While removing the fuel level gauge, try to be slow and gentle because the rod attached to the float has a bending design.
You must put the new fuel gauge in, ensure the gasket is in first, and then put the float in. It might damage if you forcefully insert it or do it in the wrong direction.
Earlier, I told you to remember the wire direction. Once the bolts are back in place, tighten them diagonally, but not too tight, so they don’t break. Afterwards, fill the tank with petrol and inspect for leaks; if any, you may need to look at the gasket.

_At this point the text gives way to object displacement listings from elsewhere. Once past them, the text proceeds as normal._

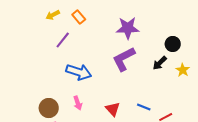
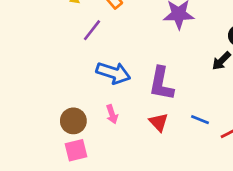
purple L-shape: (124, 59) -> (161, 84), moved, turned -52

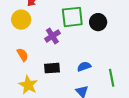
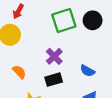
purple cross: (52, 36) -> (54, 56), moved
blue semicircle: (84, 66) -> (87, 71), turned -120

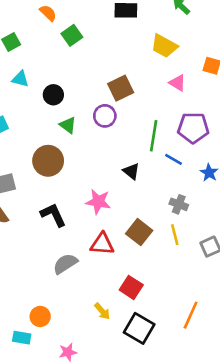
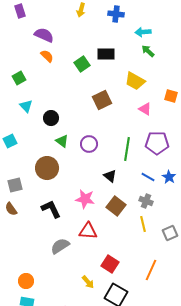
green square: (72, 35) -> (82, 64), moved
cyan triangle: (20, 79) -> (26, 106), turned 32
brown square: (121, 88) -> (102, 100), moved
purple circle: (105, 116) -> (89, 144), moved
blue line: (173, 159) -> (148, 177), moved
brown square: (139, 232) -> (116, 206), moved
orange line: (191, 315) -> (151, 270), moved
orange circle: (40, 316) -> (26, 281), moved

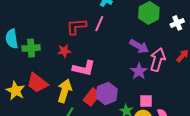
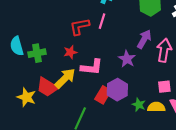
purple arrow: (139, 46) -> (144, 39), turned -84
purple star: (139, 71) -> (127, 59), moved
yellow arrow: (65, 91) -> (65, 78), moved, turned 35
pink square: (146, 101) -> (164, 87), moved

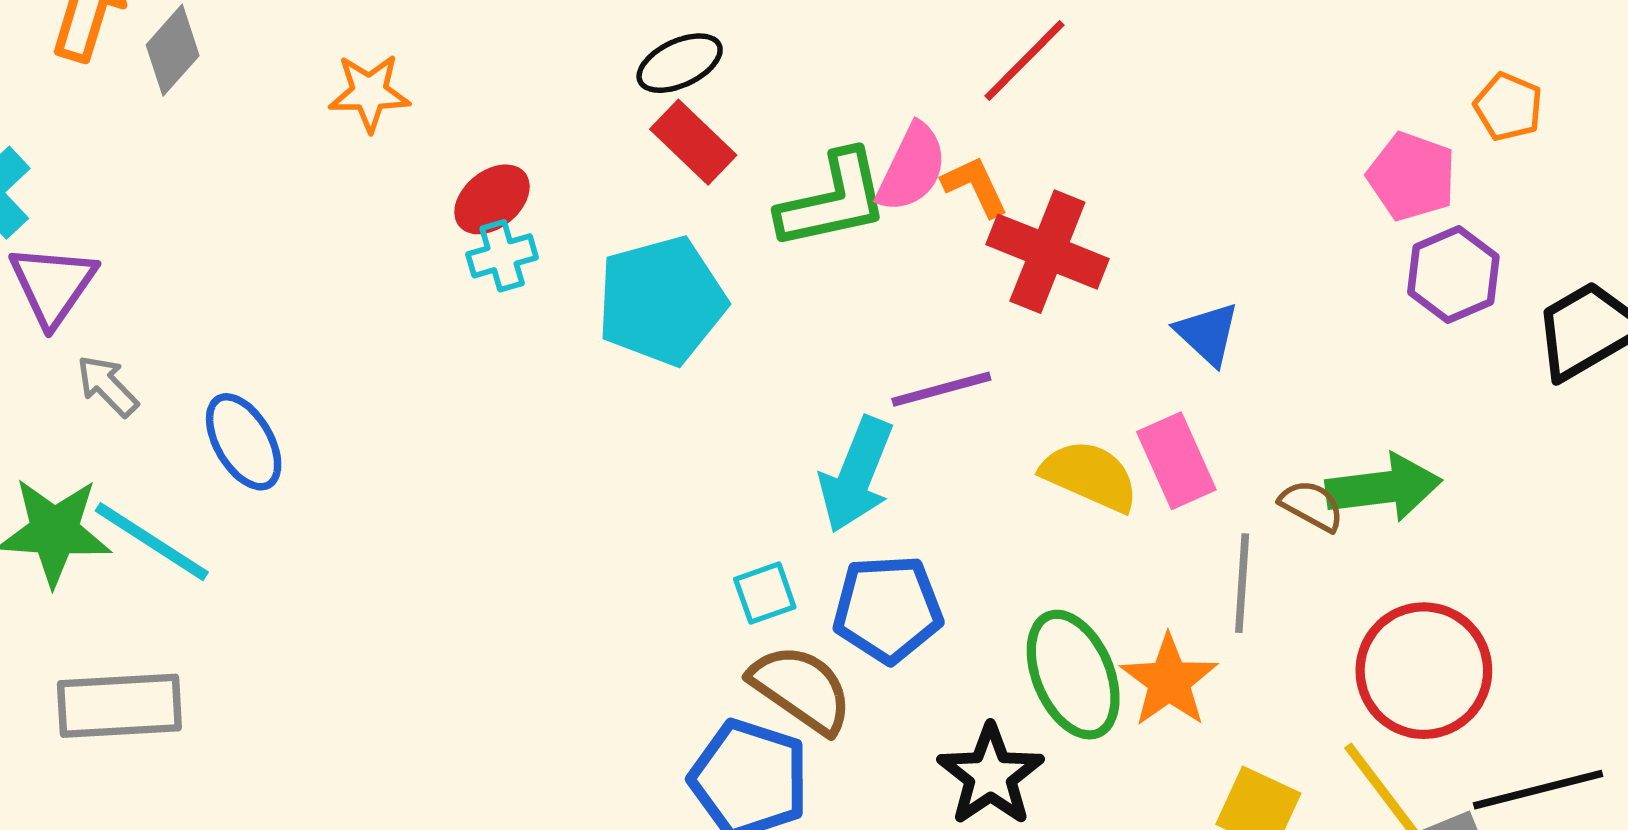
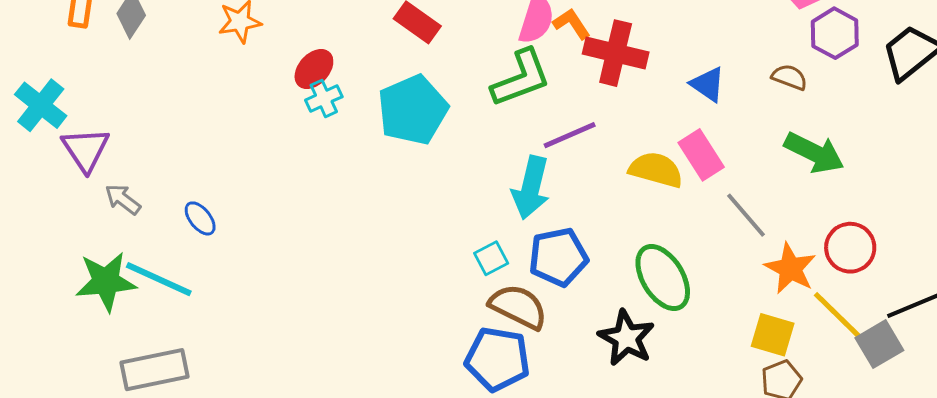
green L-shape: (833, 200) -> (521, 78), moved
blue ellipse: (244, 442) -> (200, 218), size x0.7
green arrow: (1384, 487) -> (814, 153), turned 42
brown semicircle: (1312, 506) -> (789, 77), moved
gray line: (1242, 583) -> (746, 215), turned -36
red circle: (1424, 671) -> (850, 248), size x0.7
orange star: (1169, 681) -> (790, 268), moved

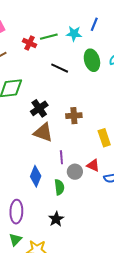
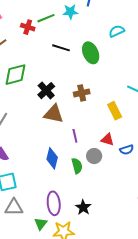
green ellipse: (92, 60) -> (91, 53), moved
gray circle: (75, 172) -> (94, 156), moved
purple ellipse: (16, 212) -> (54, 203), moved
black star: (56, 219) -> (83, 207), moved

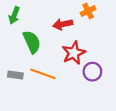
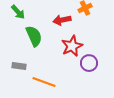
green arrow: (14, 15) -> (18, 12), turned -63
orange line: (43, 74) -> (44, 82), moved

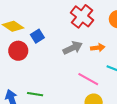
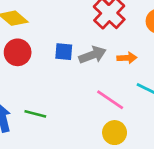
blue square: (37, 36) -> (64, 52), moved, turned 32

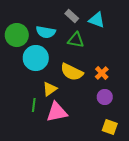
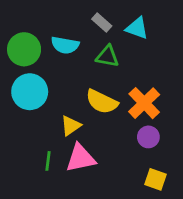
cyan circle: (36, 58) -> (30, 92), moved
orange cross: (102, 73) -> (144, 103), size x1.6
green line: (34, 105) -> (48, 161), moved

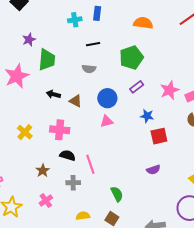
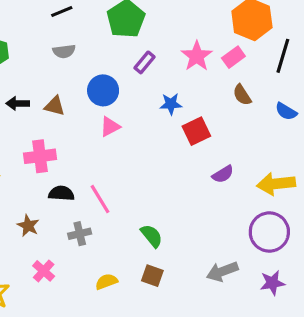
purple semicircle: (153, 170) -> (223, 174), moved

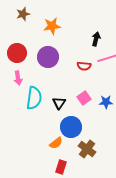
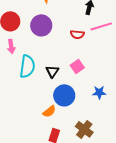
blue star: (106, 102) -> (99, 92), moved
brown cross: (87, 149) -> (84, 129), moved

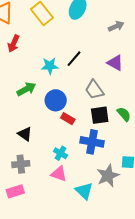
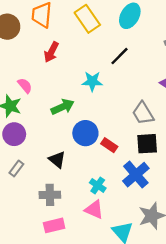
black line: (74, 59) -> (120, 56), moved
blue circle: (56, 100) -> (85, 133), moved
blue cross: (92, 142) -> (136, 175), turned 35
pink rectangle: (15, 191) -> (54, 225), moved

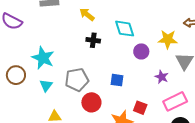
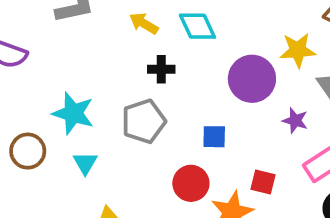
cyan diamond: (125, 29) -> (197, 26), moved
purple circle: (141, 51) -> (252, 79), size x1.6
gray pentagon: (77, 80) -> (144, 121), moved
red circle: (91, 102) -> (191, 183), moved

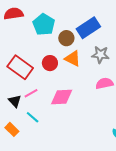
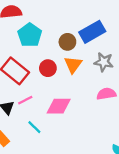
cyan pentagon: (44, 24) -> (30, 35), moved
orange triangle: (73, 59) -> (73, 65), turned 36
cyan line: (33, 117) -> (34, 127), moved

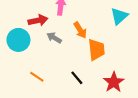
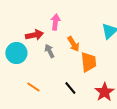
gray arrow: (54, 38) -> (49, 51), turned 32

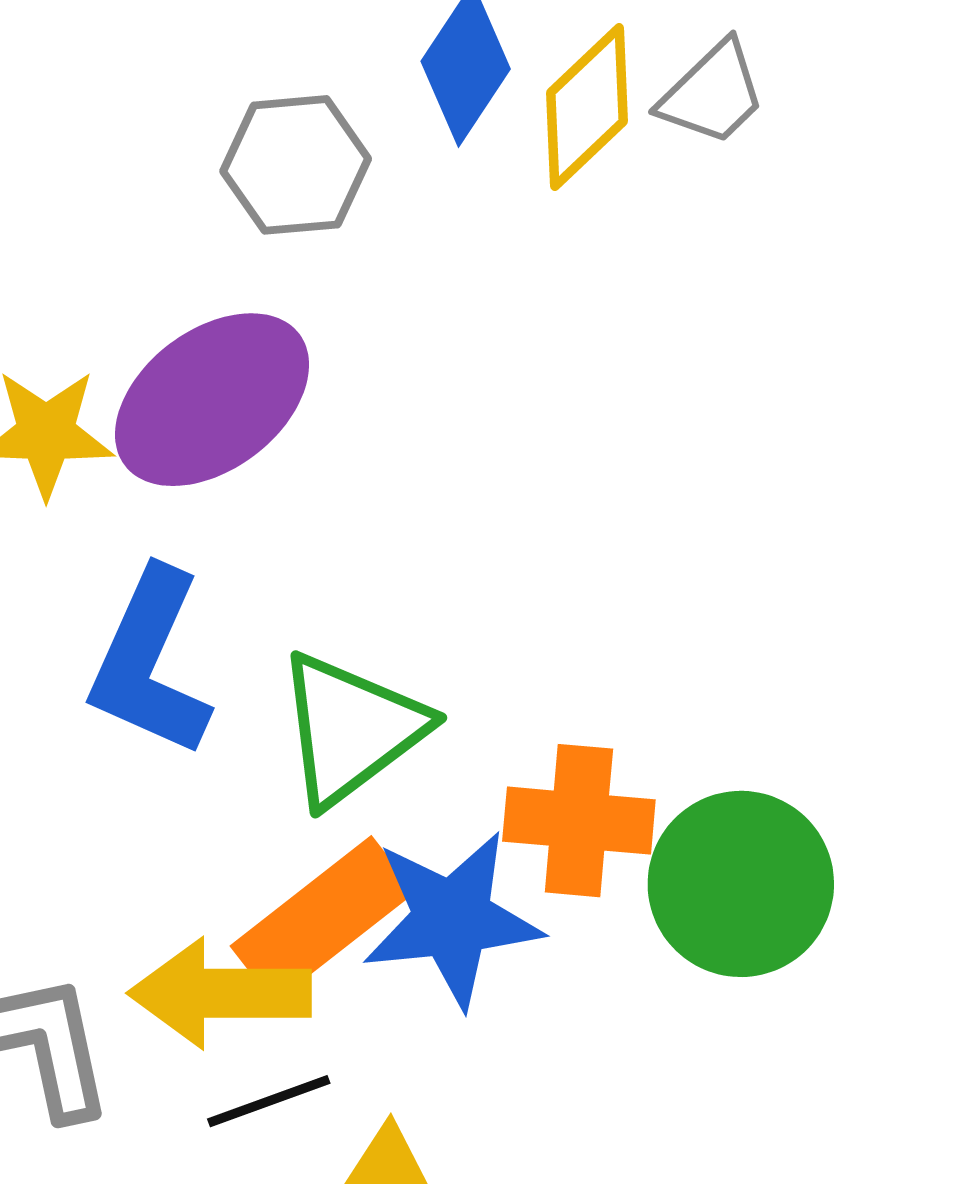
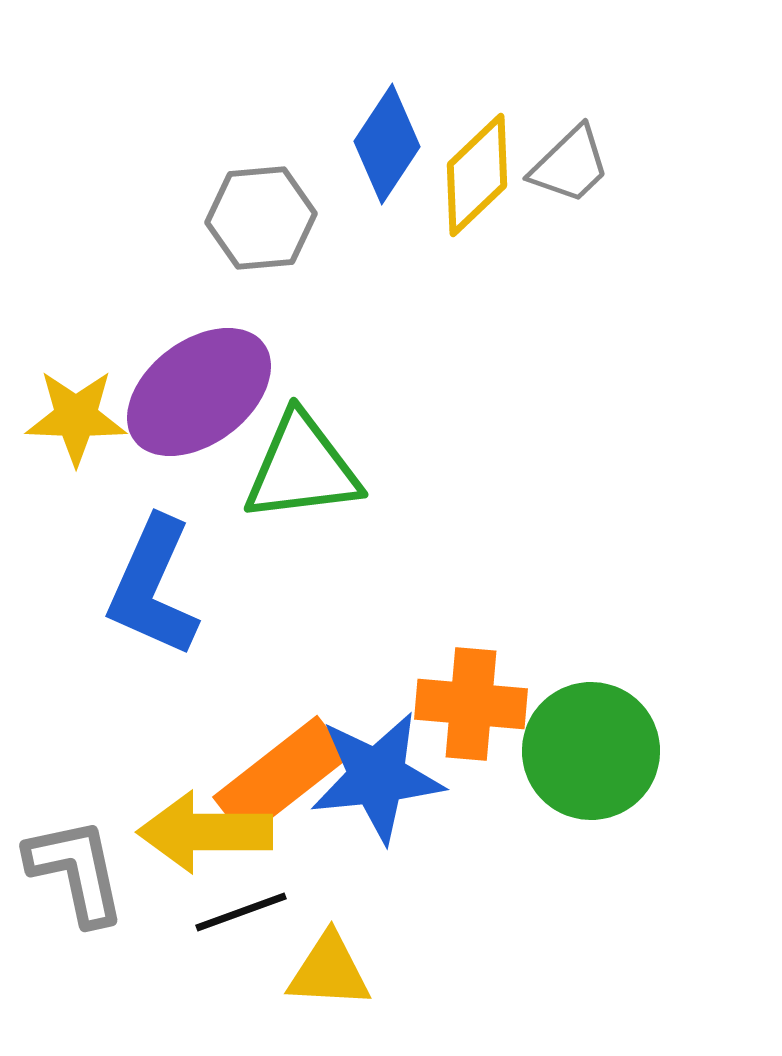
green triangle: (351, 729) -> (302, 468), moved, turned 30

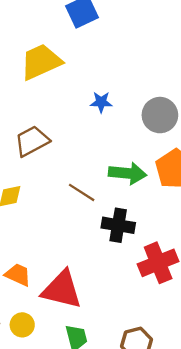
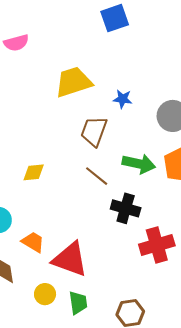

Note: Installing a new fuel gauge will also solve the problem of a damaged or stuck fuel float. And also the problem of sending units.
3. Connect the fuel gauge wire to the battery
A motorcycle to have its fuel gauge wire disconnected. It’s a pretty common occurrence. If you find yourself in this predicament, don’t worry, it’s easy to fix. All you need is a pair of pliers and a screwdriver.
First, locate the positive and negative parts of the battery. Next, locate the corresponding terminals on your fuel gauge. Now, the pliers connect the wire from your battery’s positive terminal to your fuel gauge’s positive terminal.
Finally, use the screwdriver to connect the wire from your battery’s negative terminal to your fuel gauge’s negative terminal.
4. Change the fuel gauge wire if any broken part is found
Check if this is the case by ensuring the wire is securely connected to the sending unit. If it is, follow the wire to see if there are any frayed or broken sections.
You’ll need to repair or replace the wire if you find any damage. In some cases, simply replacing the wire will suffice. However, if the damage is extensive, you may also need to replace the sending unit.
5. Install new fuel gauge wire by replacing the old one
Fortunately, installing a new wire for your fuel gauge is relatively easy. The first step is to locate the connector that goes to your fuel gauge. It is usually located on the back of the gauge itself. Once you’ve found the connector, you’ll need to remove the old wire.
To do this:
- Unscrew the retaining screws and pull the wire out.
- Take your new wire and insert it into the connector.
- Route the wire so it will not interfere with other motorcycle parts.
Now, screw the retaining screws back in and turn on your motorcycle to test the new gauge. You can easily add a fuel gauge to your motorcycle with just a few quick steps.
By now, you must know why your fuel gauge might be disturbing and not working correctly.
Fixing the fuel gauge problems is not complicated; as you can see, they are not hard to fix. If you have the proper tools, it is a matter of time.
Hopefully, this article will help you to sort out the fuel gauge problem as soon as you get off your screen and get engaged in fixing the fuel gauge.